After thinking about some of the comments left last post on odor, I took a hard look at my closet. Hmm, those black pants? At least 5 years old, likely older. That knit gray dress shirt? about the same age. I have tended to not purchase clothes for myself unless in dire need. Yes, I laundered them and again, I really DO have good hygeine, but when I really sniffed hard at the fabrics in these poor (really shabby when I looked at them) clothes, I could smell that funky odor my partner was mentioning. These clothes are cheap and have a high nylon/polyester content, which I suspect has absorbed the everyday odors over the YEARS I've been wearing them...they seem to be clean when laundered, but I suspect after a couple hours of wearing/body heat/moisture/whatever, they are releasing their smelliness. I've been better the last year or so about purchasing more clothing for myself, but obviously, who ever mentioned "retiring" some of my outfits was right on the mark.
Made me feel a little better, no one wants to be "Pigpen", you know?
Tuesday, March 18, 2008
I've been on vacation....lots of fun, lots of food, but lots and lots of walking too, so I'm not feeling too upset about it.
I'm tired tho. Really, really tired. Hmm, maybe I should get over myself and use my CPAP. Sigh.
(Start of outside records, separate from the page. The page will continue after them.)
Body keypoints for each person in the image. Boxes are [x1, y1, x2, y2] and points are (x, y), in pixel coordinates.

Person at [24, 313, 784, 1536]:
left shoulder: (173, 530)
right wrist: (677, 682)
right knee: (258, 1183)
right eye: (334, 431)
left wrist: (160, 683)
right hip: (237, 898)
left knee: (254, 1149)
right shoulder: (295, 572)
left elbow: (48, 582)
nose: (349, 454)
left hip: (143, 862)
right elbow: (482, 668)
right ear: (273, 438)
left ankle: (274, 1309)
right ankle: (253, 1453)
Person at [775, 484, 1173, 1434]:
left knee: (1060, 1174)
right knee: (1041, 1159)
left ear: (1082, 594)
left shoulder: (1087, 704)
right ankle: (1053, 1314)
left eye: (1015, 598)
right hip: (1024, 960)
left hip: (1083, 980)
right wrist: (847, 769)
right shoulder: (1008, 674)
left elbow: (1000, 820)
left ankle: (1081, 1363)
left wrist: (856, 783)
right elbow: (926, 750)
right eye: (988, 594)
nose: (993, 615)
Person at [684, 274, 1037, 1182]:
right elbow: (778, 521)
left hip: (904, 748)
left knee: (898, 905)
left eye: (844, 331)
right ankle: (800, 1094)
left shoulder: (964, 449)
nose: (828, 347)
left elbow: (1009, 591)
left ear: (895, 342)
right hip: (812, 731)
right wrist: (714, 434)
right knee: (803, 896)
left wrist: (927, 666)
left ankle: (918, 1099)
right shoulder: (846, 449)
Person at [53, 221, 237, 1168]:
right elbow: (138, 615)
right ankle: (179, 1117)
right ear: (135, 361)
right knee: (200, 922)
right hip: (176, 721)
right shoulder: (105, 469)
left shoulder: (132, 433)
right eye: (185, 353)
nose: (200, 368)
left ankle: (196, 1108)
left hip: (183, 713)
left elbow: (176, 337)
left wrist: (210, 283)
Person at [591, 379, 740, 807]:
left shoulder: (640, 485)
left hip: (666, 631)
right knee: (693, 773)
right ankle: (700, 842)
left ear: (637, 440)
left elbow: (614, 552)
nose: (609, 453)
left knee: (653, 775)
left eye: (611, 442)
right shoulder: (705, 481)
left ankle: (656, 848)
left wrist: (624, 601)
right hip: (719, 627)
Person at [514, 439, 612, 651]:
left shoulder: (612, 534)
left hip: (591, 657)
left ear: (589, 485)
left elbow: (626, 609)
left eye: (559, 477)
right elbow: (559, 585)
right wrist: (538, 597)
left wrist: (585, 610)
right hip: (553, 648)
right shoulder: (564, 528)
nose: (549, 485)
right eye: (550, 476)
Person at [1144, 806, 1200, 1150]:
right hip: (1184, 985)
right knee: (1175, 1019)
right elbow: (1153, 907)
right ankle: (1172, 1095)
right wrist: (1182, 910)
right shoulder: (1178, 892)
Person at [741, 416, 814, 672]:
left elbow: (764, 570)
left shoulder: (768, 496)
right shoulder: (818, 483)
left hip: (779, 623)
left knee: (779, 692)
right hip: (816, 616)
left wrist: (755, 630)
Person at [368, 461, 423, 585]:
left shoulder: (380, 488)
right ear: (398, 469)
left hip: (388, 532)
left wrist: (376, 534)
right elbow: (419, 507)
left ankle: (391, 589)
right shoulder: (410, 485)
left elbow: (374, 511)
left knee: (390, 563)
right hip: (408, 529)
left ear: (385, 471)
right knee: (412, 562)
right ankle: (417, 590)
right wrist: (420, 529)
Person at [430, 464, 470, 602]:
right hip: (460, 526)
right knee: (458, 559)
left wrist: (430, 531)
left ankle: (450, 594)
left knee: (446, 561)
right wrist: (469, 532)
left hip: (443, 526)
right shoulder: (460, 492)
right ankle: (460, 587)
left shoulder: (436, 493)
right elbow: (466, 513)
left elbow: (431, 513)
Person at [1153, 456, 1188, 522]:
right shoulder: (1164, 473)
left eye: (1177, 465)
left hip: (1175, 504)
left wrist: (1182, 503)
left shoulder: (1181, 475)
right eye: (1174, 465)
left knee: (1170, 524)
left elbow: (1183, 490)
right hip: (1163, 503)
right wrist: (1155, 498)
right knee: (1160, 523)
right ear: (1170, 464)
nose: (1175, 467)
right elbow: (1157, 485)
Why am I SO STUBBORN about this issue?
I had a difficult moment over the weekend, when my partner told me as lovingly as possible that I frequently smell bad. This is not from lack of showering - I do shower daily. But as the day wears on and I get warmed up....apparently I smell "funky". I'm aware this has been getting worse as I got heavier- but I had no clue OTHERS could smell me.
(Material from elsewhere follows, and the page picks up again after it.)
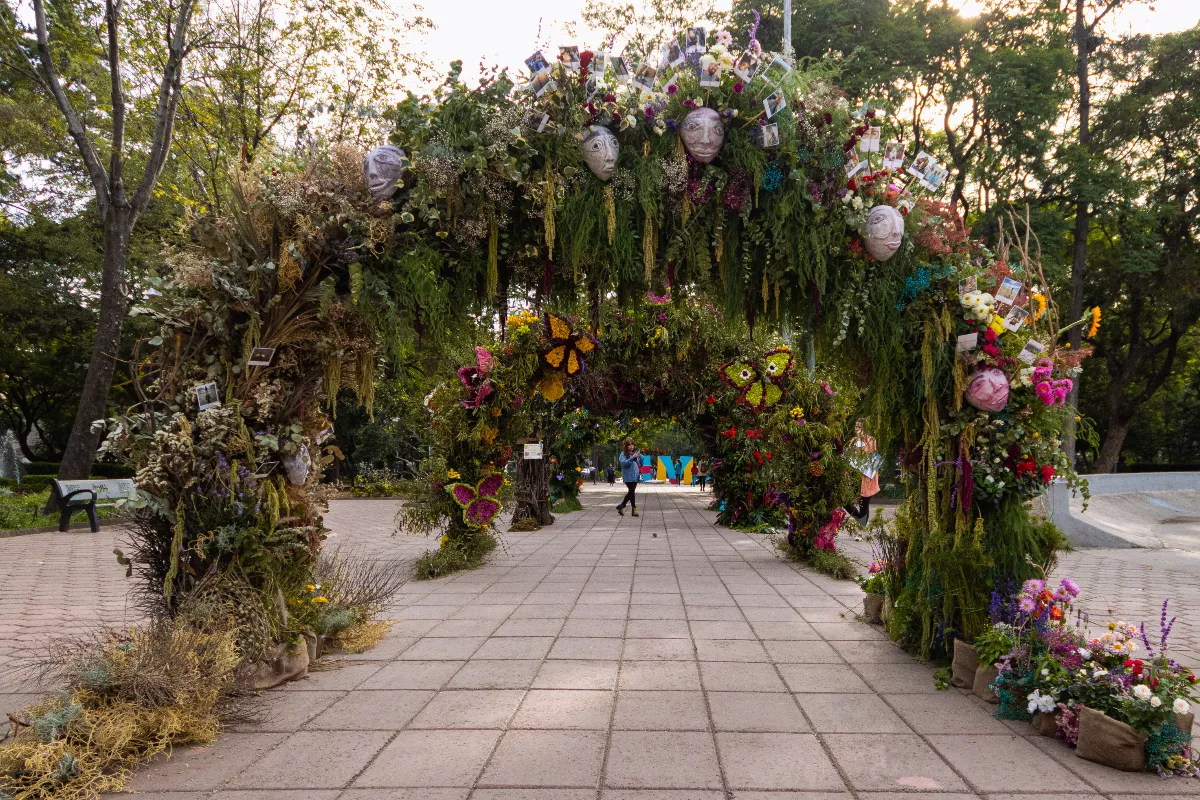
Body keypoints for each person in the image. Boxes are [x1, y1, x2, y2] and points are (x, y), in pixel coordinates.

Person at [846, 419, 881, 522]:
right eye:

I could have died, pretty much, I was so embarrassed. I'm not sure what all can be done that I'm not already doing - shower, deoderant, panty liners....
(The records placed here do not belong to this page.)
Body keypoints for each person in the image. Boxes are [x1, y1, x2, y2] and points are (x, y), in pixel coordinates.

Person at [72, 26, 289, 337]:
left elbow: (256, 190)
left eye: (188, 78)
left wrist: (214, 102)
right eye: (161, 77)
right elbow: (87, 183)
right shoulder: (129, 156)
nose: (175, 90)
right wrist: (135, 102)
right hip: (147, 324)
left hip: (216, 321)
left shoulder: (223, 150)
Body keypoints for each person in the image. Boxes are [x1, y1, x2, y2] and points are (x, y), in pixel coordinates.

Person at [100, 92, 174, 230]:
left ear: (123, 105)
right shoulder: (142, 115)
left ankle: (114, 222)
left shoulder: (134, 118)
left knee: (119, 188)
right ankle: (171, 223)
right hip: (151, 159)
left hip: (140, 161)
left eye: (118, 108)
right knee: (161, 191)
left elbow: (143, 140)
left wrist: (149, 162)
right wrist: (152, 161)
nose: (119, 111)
I'm thinking more water is probably part of the answer - this weekend I did NOT get my water and I felt dehydrated often and it was at the end of the trip that this came up. I used to use baby powder and I think that helped some and I'll try that again. Perhaps changing my clothes right after work.....
Hell, I dunno. It's sort of depressed me badly. She said it out of love, she said it as kindly as possible, and in private. Certainly, I prefer to KNOW it's that bad and it would have been much worse for someone ELSE to say something rather than my partner....but ...yeah.
Wednesday, March 12, 2008
The LC is having another challenge and I stepped up and took it. They keep me active on the site and THINKING about my health and well, their challenges always ROCK!
Last night was a nice evening with dinner out...some window shopping...I ate all the things I would not normally now, lol, but I'm right back on track today.
Now, if I could just get my body clock tuned to daylight savings time, I'd be doing great. I'm so stinking tired it's not funny.